ABOUT THIS EXERCISE> While copying the entries exactly, leave out each picture they contain.
:: DATASET
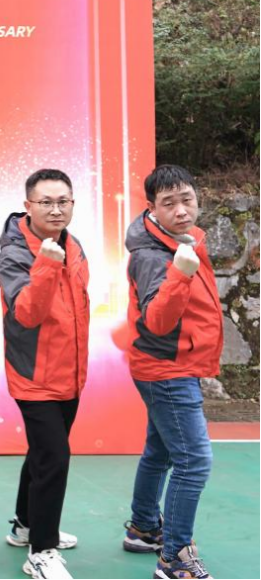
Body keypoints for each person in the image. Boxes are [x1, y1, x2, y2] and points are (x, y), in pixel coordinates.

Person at [122, 164, 221, 580]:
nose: (181, 210)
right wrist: (180, 273)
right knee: (193, 461)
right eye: (169, 203)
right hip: (166, 369)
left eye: (187, 200)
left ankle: (144, 528)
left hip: (174, 363)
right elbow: (158, 321)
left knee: (161, 449)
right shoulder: (151, 256)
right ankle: (174, 558)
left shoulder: (185, 237)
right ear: (152, 208)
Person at [0, 169, 89, 580]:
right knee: (54, 458)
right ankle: (41, 551)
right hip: (33, 374)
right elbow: (27, 313)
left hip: (70, 371)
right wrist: (48, 265)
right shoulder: (14, 254)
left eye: (63, 201)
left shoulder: (74, 244)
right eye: (46, 202)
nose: (56, 210)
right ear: (28, 205)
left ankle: (25, 524)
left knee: (42, 452)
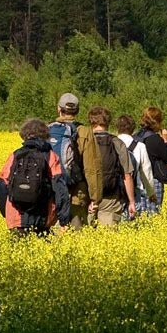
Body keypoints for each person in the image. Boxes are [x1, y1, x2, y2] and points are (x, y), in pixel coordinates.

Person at [0, 119, 70, 235]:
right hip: (43, 217)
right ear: (45, 135)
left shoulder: (16, 155)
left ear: (24, 136)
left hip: (16, 218)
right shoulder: (51, 156)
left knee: (17, 251)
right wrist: (63, 219)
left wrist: (6, 212)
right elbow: (60, 189)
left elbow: (1, 184)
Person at [49, 93, 102, 230]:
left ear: (58, 109)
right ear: (77, 111)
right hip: (76, 194)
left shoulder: (49, 129)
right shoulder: (85, 132)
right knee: (76, 236)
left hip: (52, 193)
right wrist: (95, 199)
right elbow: (91, 168)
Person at [88, 107, 136, 226]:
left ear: (91, 122)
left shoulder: (84, 141)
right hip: (110, 197)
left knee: (85, 237)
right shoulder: (117, 142)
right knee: (108, 237)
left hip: (87, 197)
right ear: (108, 122)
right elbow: (127, 175)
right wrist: (132, 201)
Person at [133, 106, 167, 215]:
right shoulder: (155, 139)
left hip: (137, 179)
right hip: (154, 179)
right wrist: (166, 141)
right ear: (157, 121)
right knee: (153, 213)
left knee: (140, 213)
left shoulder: (135, 137)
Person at [116, 115, 156, 216]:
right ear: (132, 129)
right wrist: (151, 192)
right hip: (134, 190)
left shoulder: (111, 143)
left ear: (117, 128)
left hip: (114, 190)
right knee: (132, 221)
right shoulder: (139, 146)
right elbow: (146, 171)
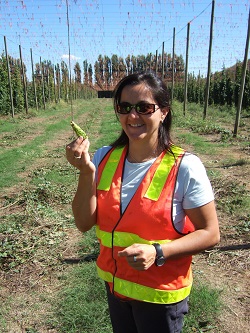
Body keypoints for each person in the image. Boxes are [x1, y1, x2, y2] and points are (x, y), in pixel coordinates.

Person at [66, 72, 220, 333]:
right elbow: (83, 223)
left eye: (144, 108)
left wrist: (158, 251)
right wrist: (86, 171)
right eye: (124, 107)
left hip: (160, 297)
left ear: (163, 112)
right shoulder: (104, 158)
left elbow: (211, 233)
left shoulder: (185, 167)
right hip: (116, 289)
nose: (132, 116)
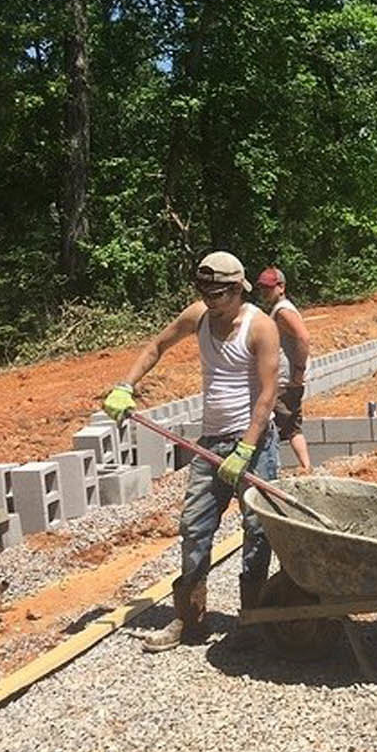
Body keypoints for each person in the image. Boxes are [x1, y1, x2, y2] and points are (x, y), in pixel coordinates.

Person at [102, 251, 280, 653]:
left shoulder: (260, 327)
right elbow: (156, 346)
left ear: (238, 289)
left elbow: (268, 394)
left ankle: (252, 620)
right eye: (205, 292)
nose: (210, 301)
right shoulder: (198, 316)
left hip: (254, 445)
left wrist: (246, 447)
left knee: (258, 529)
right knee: (194, 526)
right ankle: (189, 618)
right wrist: (126, 385)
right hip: (211, 442)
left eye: (218, 294)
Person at [254, 266, 313, 473]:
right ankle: (305, 466)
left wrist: (298, 370)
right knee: (292, 425)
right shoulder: (282, 309)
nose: (264, 292)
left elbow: (303, 337)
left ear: (281, 287)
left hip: (284, 381)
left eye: (269, 288)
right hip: (289, 380)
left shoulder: (283, 311)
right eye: (262, 288)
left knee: (269, 428)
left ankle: (268, 470)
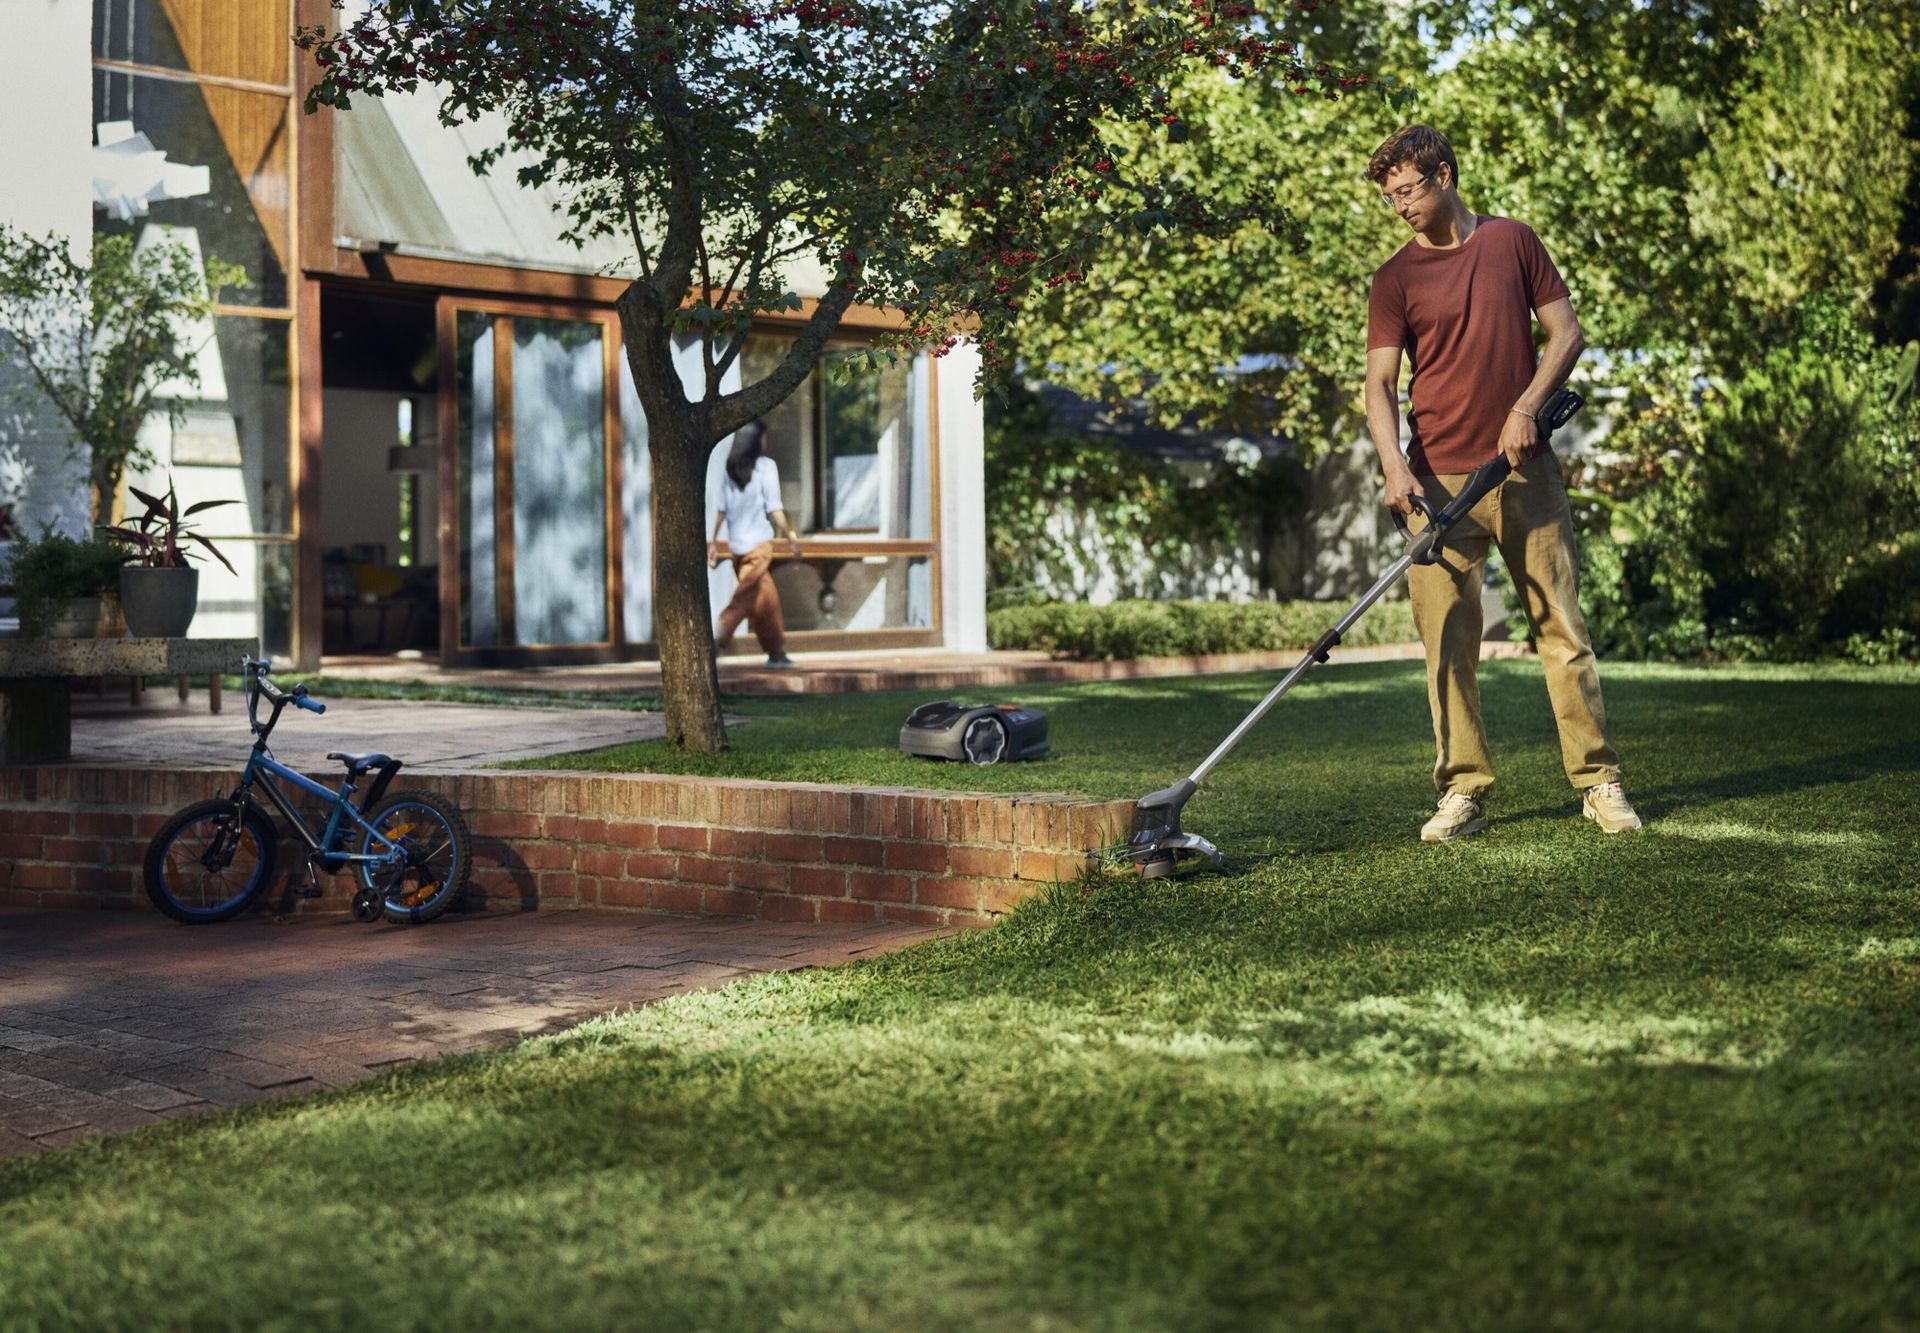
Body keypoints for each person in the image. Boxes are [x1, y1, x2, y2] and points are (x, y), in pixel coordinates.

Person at [1361, 124, 1640, 840]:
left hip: (1524, 471)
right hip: (1434, 486)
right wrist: (1394, 464)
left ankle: (1599, 782)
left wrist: (1525, 408)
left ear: (1445, 176)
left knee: (1560, 627)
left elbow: (1566, 333)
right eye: (1389, 196)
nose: (1400, 206)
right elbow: (1379, 384)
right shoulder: (1395, 278)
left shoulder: (1513, 241)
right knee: (1448, 642)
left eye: (1408, 190)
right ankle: (1463, 791)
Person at [709, 421, 801, 668]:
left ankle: (776, 652)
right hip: (759, 546)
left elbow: (721, 509)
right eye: (763, 437)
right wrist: (790, 535)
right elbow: (774, 508)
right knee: (745, 598)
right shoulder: (766, 467)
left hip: (738, 547)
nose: (765, 442)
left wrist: (714, 541)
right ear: (756, 440)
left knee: (766, 601)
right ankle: (717, 635)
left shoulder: (731, 470)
::::
RESULT BELOW>
Body keypoints for each person in the image. Boxes are [x1, y1, x2, y2] and points are (x, y), in pixel coordinates.

Person at [122, 164, 221, 580]:
nose: (181, 210)
right wrist: (180, 273)
right knee: (193, 461)
right eye: (169, 203)
right hip: (166, 369)
left eye: (187, 200)
left ankle: (144, 528)
left hip: (174, 363)
right elbow: (158, 321)
left knee: (161, 449)
right shoulder: (151, 256)
right ankle: (174, 558)
left shoulder: (185, 237)
right ear: (152, 208)
Person at [0, 169, 89, 580]:
right knee: (54, 458)
right ankle: (41, 551)
right hip: (33, 374)
right elbow: (27, 313)
left hip: (70, 371)
right wrist: (48, 265)
right shoulder: (14, 254)
left eye: (63, 201)
left shoulder: (74, 244)
right eye: (46, 202)
nose: (56, 210)
right ear: (28, 205)
left ankle: (25, 524)
left knee: (42, 452)
Body keypoints for each person in the image. Boxes are [x1, y1, x2, y2] and points are (x, y), in pixel coordinates.

Person at [0, 119, 70, 235]:
right hip: (43, 217)
right ear: (45, 135)
left shoulder: (16, 155)
left ear: (24, 136)
left hip: (16, 218)
right shoulder: (51, 156)
left knee: (17, 251)
right wrist: (63, 219)
left wrist: (6, 212)
right elbow: (60, 189)
left elbow: (1, 184)
Person at [49, 93, 102, 230]:
left ear: (58, 109)
right ear: (77, 111)
right hip: (76, 194)
left shoulder: (49, 129)
right shoulder: (85, 132)
right knee: (76, 236)
left hip: (52, 193)
right wrist: (95, 199)
right elbow: (91, 168)
Person at [88, 107, 136, 226]:
left ear: (91, 122)
left shoulder: (84, 141)
right hip: (110, 197)
left knee: (85, 237)
right shoulder: (117, 142)
right knee: (108, 237)
left hip: (87, 197)
right ear: (108, 122)
right elbow: (127, 175)
right wrist: (132, 201)
Person at [133, 106, 167, 215]:
right shoulder: (155, 139)
left hip: (137, 179)
right hip: (154, 179)
right wrist: (166, 141)
right ear: (157, 121)
right knee: (153, 213)
left knee: (140, 213)
left shoulder: (135, 137)
Person at [116, 115, 156, 216]:
right ear: (132, 129)
right wrist: (151, 192)
right hip: (134, 190)
left shoulder: (111, 143)
left ear: (117, 128)
left hip: (114, 190)
right knee: (132, 221)
right shoulder: (139, 146)
right elbow: (146, 171)
Body keypoints for each person in the image. Boxes are [x1, y1, x2, y2] and points are (x, y), in pixel coordinates.

Person at [66, 72, 220, 333]:
right elbow: (83, 223)
left eye: (144, 108)
left wrist: (158, 251)
right wrist: (86, 171)
right eye: (124, 107)
left hip: (160, 297)
left ear: (163, 112)
right shoulder: (104, 158)
left elbow: (211, 233)
left shoulder: (185, 167)
right hip: (116, 289)
nose: (132, 116)
Body keypoints for each person in the image. Boxes are [x1, y1, x2, y2] and points are (x, y), in pixel coordinates.

Person at [102, 251, 280, 653]:
left shoulder: (260, 327)
right elbow: (156, 346)
left ear: (238, 289)
left elbow: (268, 394)
left ankle: (252, 620)
right eye: (205, 292)
nose: (210, 301)
right shoulder: (198, 316)
left hip: (254, 445)
left wrist: (246, 447)
left knee: (258, 529)
right knee: (194, 526)
right ankle: (189, 618)
right wrist: (126, 385)
right hip: (211, 442)
left eye: (218, 294)
Person at [254, 266, 313, 473]:
right ankle: (305, 466)
left wrist: (298, 370)
right knee: (292, 425)
right shoulder: (282, 309)
nose: (264, 292)
left elbow: (303, 337)
left ear: (281, 287)
left hip: (284, 381)
left eye: (269, 288)
right hip: (289, 380)
left shoulder: (283, 311)
right eye: (262, 288)
left knee: (269, 428)
left ankle: (268, 470)
Body keypoints for each person in the image. Boxes are [x1, y1, x2, y2] and points are (x, y), in pixel coordinates.

Person at [1361, 124, 1640, 840]:
left hip: (1524, 471)
right hip: (1434, 486)
right wrist: (1394, 464)
left ankle: (1599, 782)
left wrist: (1525, 408)
left ear: (1445, 176)
left knee: (1560, 627)
left elbow: (1566, 333)
right eye: (1389, 196)
nose: (1400, 206)
right elbow: (1379, 384)
right shoulder: (1395, 278)
left shoulder: (1513, 241)
right knee: (1448, 642)
left eye: (1408, 190)
right ankle: (1463, 791)
Person at [709, 421, 801, 668]:
left ankle: (776, 652)
right hip: (759, 546)
left elbow: (721, 509)
right eye: (763, 437)
right wrist: (790, 535)
right elbow: (774, 508)
right knee: (745, 598)
right shoulder: (766, 467)
left hip: (738, 547)
nose: (765, 442)
left wrist: (714, 541)
right ear: (756, 440)
left knee: (766, 601)
right ankle: (717, 635)
left shoulder: (731, 470)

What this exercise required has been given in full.